* 本文抜粋
平成筑豊鉄道と「キハ2004号を守る会」

このキハ2004号を平成筑豊鉄道に譲渡してもらい動態保存しようと活動を始めたのが「キハ2004号を守る会」です。旧国鉄でディーゼルカーの保守などに携わり平成筑豊鉄道に移った後OBとして活動する前田忠さんが中心になっています。キハ2004号の車体はひたちなか海浜鉄道から無償で譲渡されましたが車両を茨城から九州まで運ぶために500万円近くかかるのです。ちなみに甲種輸送の場合は1000万円を超える金額が必要だったそうです。

クラウドファンディングで資金を集めキハ2004号を九州へ

九州鉄道記念館(副館長の宇都宮さんがボランティアとして「キハ2004号を守る会」に協力)や実際に車両を搬送したアチハ(株)などの協力も得て、2016年(平成28年)にはクラウドファンディングで搬送資金を集めることに成功し、キハ2004号は平成筑豊鉄道本社がある金田駅車両基地に運ばれてきました。

* 解くべき問題
キハ2004号の保存活動についての本文から、「クラウドファンディングで資金を集めキハ2004号を九州へ」から「車両基地に運ばれてきました。」までの部分を一字も変えずに再掲してください。

* データ欄
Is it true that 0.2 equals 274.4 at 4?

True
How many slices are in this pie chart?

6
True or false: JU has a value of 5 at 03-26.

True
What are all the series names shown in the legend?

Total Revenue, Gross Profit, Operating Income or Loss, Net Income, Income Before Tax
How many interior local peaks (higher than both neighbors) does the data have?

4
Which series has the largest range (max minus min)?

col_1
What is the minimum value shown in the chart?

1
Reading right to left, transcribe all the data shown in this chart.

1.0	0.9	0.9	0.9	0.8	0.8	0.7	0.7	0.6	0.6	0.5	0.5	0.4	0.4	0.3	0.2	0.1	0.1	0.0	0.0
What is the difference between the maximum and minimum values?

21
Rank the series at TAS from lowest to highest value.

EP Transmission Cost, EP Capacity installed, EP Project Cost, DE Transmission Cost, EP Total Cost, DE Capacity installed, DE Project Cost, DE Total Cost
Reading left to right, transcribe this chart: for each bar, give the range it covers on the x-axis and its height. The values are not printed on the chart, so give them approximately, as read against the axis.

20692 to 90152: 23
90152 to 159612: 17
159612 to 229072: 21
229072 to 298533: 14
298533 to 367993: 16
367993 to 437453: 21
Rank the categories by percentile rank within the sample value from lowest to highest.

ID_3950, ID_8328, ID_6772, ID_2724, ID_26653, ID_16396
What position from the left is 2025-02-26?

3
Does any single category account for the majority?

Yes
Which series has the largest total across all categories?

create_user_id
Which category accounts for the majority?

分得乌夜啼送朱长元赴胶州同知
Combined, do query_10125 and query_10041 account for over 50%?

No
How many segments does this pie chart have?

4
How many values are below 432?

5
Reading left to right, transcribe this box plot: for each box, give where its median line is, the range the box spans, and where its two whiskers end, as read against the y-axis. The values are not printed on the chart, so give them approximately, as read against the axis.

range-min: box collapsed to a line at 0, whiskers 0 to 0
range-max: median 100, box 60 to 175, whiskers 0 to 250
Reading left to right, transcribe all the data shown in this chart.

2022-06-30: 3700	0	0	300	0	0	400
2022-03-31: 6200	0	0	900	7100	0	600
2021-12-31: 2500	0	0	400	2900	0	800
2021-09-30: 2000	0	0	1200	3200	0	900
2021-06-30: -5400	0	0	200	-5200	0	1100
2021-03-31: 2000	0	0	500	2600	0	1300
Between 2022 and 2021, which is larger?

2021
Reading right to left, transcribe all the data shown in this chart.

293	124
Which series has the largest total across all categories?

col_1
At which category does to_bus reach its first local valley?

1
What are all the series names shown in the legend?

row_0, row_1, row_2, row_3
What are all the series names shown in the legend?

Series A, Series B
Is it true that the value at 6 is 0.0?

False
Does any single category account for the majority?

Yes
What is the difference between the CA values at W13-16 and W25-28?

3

* 解答欄
クラウドファンディングで資金を集めキハ2004号を九州へ

九州鉄道記念館(副館長の宇都宮さんがボランティアとして「キハ2004号を守る会」に協力)や実際に車両を搬送したアチハ(株)などの協力も得て、2016年(平成28年)にはクラウドファンディングで搬送資金を集めることに成功し、キハ2004号は平成筑豊鉄道本社がある金田駅車両基地に運ばれてきました。